Matthew contemplated this statement for a minute. “Then you should come with us.”
The offer astonished Dare. “I’d never make it. My ribs are broken, and I’m old. I’d only slow you down. Y’all are gonna have a hard enough time makin’ it as it is.”
“But we are going to take what is left of your food and water, all of it, and your shoes also,” Matthew said, without apology or malice but as a declaration of fact.

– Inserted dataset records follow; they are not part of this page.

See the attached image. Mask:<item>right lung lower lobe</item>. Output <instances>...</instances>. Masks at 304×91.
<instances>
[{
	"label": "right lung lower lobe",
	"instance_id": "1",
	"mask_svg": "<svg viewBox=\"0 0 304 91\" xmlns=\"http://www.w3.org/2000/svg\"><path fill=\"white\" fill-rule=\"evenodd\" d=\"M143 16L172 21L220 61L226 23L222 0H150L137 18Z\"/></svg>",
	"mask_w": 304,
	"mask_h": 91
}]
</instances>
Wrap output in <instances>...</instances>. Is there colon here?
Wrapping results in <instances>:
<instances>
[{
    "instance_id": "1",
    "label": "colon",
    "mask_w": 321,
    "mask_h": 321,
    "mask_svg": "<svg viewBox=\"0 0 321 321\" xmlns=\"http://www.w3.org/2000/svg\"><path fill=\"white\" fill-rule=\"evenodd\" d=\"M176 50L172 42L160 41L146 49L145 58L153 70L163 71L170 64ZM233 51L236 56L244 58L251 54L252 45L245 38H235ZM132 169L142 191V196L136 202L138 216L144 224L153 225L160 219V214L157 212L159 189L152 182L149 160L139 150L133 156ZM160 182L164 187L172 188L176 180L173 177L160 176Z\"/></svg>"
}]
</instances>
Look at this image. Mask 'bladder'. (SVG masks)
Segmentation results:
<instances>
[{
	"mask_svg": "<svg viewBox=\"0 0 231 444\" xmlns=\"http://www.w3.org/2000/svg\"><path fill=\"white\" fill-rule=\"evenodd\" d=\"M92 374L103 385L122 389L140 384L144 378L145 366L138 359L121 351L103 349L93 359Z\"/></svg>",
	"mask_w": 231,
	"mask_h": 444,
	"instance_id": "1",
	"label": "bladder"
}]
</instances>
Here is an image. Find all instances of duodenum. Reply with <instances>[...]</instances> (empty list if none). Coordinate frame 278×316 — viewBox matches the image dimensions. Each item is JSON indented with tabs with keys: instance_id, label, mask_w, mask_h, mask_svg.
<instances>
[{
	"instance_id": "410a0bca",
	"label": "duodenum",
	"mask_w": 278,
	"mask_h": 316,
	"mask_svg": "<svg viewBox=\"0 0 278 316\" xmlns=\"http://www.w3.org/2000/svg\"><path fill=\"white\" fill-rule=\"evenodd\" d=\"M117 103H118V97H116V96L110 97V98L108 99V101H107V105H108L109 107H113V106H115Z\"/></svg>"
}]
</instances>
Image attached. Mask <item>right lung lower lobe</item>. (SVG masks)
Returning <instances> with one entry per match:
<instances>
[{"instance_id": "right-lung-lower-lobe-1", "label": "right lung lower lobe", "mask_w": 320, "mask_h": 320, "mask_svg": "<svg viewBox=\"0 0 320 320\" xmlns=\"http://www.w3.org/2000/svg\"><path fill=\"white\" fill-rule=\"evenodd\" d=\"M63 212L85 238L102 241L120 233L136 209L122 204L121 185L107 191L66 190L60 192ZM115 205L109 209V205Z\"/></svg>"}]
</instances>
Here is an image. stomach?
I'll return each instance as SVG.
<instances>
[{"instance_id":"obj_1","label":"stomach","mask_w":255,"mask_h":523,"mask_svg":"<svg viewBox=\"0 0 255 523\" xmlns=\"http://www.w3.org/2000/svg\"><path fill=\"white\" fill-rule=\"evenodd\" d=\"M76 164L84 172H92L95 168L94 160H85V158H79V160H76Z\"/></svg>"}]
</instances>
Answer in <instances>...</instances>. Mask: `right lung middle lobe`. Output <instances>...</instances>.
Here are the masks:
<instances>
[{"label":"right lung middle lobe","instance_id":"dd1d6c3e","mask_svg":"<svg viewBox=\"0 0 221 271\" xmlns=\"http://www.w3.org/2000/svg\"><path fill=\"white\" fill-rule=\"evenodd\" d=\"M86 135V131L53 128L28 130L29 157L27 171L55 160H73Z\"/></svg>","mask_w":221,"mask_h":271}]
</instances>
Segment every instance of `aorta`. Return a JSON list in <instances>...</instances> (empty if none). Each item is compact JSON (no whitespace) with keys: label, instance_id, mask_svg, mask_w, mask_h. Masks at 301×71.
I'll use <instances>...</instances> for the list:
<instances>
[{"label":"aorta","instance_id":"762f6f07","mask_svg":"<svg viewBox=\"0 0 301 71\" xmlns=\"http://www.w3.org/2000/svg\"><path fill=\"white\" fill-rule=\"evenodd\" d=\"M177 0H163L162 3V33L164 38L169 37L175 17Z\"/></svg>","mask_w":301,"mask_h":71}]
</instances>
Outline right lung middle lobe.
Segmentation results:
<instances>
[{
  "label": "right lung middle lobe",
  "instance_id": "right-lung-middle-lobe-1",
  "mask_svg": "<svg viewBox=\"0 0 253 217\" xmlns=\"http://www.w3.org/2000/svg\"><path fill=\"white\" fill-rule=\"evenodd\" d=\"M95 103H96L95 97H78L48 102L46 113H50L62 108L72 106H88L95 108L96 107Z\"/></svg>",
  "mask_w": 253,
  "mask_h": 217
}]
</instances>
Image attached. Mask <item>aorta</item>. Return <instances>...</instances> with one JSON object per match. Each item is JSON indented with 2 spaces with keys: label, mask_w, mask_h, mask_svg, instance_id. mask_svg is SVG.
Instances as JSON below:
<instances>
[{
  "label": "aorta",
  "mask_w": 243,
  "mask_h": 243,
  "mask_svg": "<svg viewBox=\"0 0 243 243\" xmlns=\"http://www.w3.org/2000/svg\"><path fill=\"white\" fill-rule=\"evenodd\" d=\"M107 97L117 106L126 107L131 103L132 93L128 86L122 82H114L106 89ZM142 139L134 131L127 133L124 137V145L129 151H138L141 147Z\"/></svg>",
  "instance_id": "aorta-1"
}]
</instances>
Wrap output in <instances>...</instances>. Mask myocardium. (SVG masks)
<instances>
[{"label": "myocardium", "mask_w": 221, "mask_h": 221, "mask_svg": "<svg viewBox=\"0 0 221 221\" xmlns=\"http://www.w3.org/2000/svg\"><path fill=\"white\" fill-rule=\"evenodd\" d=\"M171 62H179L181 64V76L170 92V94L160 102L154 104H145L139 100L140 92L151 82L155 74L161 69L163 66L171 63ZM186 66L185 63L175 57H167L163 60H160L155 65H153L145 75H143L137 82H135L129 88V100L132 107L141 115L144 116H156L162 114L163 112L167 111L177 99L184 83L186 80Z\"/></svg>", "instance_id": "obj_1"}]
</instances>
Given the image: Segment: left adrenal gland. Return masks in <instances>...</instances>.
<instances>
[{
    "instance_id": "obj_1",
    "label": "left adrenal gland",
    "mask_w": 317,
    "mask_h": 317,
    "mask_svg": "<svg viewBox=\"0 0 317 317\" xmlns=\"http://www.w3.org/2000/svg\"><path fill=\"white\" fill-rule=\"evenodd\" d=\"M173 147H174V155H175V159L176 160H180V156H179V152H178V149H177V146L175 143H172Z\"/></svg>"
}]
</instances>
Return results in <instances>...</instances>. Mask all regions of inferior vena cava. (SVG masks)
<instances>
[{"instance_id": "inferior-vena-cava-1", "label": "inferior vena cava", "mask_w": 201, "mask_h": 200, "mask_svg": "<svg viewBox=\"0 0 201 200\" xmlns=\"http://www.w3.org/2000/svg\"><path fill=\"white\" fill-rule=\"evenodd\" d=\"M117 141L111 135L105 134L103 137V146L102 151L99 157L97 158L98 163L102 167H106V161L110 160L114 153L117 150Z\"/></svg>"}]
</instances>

Dare said nothing. This kid had tramped a thousand miles on an artificial leg, he’d led a band of orphaned boys on a march that would have turned U.S. Marines into a mob of blubbering babies, he’d killed a lion, and for what? To get to an overcrowded refugee camp, where they would have a grass roof over their heads and maybe two bowls of porridge a day. And then what? An indefinite stay with no homes or families to return to if and when they got out. To go through so much for so little required either complete stupidity or a powerful belief that the future would somehow be better. That any African, even a kid, could have faith in the future baffled him. His own future, without Mary in it, was no future at all. The human capacity for hope when no hope was visible, the human will to live, to blindly, dumbly go on, were riddles that he would never solve—and didn’t want to solve. Yet there was one last thing he could do.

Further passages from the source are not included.